*Data provided:*
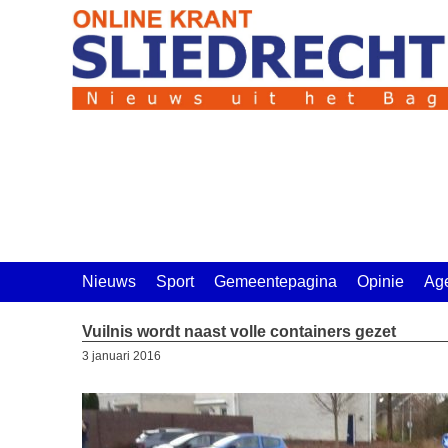
Ga
naar
de
inhoud
Nieuws
Sport
Gemeentepagina
Opinie
Ag
Vuilnis wordt naast volle containers gezet
3 januari 2016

*Directions for this task:* Please render the lines above as a Markdown table with the columns "Row" and "Line", giving each line its row number and skipping any blank lines. Leave the pictures out of the answer.

*Result:*
| Row | Line |
|---|---|
| 1 | Ga |
| 2 | naar |
| 3 | de |
| 4 | inhoud |
| 5 | Nieuws |
| 6 | Sport |
| 7 | Gemeentepagina |
| 8 | Opinie |
| 9 | Ag |
| 10 | Vuilnis wordt naast volle containers gezet |
| 11 | 3 januari 2016 |